# EXERCISE REQUIREMENTS:
Below are entries. Copy exactly the lines running from the line that holds "Table 2. Effect" to the line that holds "Table 4 The", with both ends included.

# THE DATA:
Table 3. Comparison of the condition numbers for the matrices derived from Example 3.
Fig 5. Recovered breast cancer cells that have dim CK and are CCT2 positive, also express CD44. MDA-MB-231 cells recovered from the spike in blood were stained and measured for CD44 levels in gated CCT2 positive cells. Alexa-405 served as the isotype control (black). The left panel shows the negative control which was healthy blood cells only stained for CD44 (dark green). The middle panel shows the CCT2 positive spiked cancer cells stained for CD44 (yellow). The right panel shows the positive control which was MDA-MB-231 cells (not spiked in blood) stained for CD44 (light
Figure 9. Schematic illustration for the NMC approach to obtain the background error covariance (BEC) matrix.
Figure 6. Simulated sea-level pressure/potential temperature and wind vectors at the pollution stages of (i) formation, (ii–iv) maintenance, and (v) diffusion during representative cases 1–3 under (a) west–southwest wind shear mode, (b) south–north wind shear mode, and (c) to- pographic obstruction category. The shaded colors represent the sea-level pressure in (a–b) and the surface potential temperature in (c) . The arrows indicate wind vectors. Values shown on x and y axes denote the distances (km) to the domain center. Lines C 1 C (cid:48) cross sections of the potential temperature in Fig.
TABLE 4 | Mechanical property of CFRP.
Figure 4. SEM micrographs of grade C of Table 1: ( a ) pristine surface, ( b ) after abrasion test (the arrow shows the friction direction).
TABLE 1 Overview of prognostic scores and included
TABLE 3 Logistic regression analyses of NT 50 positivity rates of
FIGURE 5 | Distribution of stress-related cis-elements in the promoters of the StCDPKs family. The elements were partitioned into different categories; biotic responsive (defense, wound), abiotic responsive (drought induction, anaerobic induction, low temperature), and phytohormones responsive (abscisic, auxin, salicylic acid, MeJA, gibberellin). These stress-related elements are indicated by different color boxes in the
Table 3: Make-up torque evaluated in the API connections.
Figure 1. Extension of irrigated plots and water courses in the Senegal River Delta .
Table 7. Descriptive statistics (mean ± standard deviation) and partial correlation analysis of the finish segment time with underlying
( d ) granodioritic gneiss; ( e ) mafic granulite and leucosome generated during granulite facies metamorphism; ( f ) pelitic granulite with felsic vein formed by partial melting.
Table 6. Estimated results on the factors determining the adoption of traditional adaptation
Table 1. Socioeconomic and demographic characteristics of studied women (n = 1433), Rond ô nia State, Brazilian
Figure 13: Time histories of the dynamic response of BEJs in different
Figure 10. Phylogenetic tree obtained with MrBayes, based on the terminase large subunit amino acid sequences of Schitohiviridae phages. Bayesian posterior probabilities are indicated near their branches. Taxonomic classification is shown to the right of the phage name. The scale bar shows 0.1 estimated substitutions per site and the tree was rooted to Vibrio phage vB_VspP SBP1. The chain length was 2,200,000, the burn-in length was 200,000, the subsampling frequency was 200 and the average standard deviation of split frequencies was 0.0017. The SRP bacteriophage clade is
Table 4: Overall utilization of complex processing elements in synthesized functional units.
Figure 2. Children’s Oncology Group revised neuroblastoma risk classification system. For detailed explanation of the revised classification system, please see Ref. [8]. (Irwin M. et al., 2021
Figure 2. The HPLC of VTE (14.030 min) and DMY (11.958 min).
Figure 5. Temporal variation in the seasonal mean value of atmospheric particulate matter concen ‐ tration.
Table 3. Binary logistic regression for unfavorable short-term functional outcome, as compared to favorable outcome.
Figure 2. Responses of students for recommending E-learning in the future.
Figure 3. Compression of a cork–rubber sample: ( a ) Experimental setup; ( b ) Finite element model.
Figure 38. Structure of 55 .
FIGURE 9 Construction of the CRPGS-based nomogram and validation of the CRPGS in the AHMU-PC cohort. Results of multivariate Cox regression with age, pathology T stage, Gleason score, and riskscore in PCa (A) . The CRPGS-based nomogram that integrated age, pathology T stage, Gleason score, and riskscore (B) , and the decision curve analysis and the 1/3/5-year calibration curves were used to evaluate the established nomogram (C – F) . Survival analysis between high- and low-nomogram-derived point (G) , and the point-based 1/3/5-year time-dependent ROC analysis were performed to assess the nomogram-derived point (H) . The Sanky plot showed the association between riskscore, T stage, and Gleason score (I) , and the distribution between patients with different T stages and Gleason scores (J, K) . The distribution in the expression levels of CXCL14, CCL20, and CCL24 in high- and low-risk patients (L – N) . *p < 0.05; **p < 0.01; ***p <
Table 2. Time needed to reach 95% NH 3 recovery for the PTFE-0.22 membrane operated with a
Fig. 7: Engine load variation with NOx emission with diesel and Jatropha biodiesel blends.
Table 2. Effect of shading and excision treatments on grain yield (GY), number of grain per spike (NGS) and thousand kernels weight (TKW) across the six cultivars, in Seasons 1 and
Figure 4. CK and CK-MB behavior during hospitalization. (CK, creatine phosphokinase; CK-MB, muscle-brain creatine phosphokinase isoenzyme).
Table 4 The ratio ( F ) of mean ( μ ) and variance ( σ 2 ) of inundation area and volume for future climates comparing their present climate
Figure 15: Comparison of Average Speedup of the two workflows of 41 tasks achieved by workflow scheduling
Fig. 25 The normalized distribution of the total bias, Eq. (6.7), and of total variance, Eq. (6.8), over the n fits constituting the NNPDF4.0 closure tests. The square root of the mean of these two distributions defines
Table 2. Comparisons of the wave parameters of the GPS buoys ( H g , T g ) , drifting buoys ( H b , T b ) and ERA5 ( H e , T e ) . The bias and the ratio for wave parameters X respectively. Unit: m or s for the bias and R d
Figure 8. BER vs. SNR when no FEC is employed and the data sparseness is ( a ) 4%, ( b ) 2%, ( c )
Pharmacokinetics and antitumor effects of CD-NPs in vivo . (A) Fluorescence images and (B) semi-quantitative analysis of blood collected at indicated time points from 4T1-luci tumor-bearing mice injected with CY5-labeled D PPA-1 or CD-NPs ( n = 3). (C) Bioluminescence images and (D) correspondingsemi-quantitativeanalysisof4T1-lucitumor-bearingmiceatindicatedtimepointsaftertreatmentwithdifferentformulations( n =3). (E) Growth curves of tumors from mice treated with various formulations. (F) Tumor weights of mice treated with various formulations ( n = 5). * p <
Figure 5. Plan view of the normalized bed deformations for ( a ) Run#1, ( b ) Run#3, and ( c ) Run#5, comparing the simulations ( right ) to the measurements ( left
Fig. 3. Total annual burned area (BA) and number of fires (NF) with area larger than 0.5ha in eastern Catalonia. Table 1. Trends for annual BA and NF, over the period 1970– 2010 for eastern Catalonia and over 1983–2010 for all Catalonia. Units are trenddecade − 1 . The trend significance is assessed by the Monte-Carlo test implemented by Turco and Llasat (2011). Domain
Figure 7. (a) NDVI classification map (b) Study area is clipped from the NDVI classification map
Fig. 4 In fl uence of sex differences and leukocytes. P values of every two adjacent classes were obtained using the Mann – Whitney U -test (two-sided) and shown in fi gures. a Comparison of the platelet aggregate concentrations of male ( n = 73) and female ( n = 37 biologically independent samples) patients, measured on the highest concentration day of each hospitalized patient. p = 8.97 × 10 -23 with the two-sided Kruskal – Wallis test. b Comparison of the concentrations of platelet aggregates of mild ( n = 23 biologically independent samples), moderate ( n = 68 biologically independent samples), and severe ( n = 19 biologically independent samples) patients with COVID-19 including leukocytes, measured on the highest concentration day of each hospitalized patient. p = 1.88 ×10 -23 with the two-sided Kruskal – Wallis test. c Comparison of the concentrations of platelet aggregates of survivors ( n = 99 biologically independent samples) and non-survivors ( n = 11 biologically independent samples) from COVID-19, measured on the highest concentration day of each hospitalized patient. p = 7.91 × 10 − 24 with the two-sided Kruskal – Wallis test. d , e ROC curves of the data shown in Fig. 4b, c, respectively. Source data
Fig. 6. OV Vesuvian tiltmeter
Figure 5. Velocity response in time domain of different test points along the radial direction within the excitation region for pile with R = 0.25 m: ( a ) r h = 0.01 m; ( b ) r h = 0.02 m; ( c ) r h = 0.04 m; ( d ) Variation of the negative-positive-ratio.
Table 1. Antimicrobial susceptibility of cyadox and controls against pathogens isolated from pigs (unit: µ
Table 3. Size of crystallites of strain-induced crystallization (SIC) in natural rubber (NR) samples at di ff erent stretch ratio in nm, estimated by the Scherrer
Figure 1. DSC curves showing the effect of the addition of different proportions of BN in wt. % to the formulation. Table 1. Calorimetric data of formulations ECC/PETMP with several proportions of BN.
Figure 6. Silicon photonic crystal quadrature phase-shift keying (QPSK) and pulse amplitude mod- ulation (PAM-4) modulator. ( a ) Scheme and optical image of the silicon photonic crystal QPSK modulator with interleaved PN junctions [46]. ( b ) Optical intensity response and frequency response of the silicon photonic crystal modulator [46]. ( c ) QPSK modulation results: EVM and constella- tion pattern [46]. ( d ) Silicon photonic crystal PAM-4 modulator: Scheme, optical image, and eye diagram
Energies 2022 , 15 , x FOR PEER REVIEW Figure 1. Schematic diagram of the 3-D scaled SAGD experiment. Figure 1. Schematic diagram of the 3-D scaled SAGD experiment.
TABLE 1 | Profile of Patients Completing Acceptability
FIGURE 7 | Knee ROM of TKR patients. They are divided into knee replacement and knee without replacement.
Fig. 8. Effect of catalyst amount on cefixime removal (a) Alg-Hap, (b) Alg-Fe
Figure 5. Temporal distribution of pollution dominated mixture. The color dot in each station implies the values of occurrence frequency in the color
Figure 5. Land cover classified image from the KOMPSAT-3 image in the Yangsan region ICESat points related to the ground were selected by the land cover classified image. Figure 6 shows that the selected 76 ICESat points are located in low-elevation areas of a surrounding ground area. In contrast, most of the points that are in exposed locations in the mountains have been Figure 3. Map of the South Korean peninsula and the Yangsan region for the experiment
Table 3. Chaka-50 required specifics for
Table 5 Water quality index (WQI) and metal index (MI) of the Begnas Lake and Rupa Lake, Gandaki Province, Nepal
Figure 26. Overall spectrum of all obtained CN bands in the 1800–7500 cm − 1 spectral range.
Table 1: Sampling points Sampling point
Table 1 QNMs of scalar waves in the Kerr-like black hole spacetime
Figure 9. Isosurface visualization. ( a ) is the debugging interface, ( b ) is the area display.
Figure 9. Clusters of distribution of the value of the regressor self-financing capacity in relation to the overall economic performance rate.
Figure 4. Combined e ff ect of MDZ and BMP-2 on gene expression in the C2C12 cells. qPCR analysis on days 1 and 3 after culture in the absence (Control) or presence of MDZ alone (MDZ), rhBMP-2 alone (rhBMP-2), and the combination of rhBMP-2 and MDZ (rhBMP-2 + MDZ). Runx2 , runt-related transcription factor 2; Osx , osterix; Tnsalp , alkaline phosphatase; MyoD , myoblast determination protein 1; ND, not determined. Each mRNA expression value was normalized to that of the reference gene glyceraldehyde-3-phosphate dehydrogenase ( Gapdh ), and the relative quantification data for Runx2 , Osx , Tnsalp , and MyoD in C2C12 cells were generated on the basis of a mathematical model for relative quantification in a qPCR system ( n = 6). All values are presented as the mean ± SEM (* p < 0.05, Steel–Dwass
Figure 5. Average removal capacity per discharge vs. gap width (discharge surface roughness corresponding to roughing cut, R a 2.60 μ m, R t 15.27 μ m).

# EXERCISE RESULT:
Table 2. Effect of shading and excision treatments on grain yield (GY), number of grain per spike (NGS) and thousand kernels weight (TKW) across the six cultivars, in Seasons 1 and
Figure 4. CK and CK-MB behavior during hospitalization. (CK, creatine phosphokinase; CK-MB, muscle-brain creatine phosphokinase isoenzyme).
Table 4 The ratio ( F ) of mean ( μ ) and variance ( σ 2 ) of inundation area and volume for future climates comparing their present climate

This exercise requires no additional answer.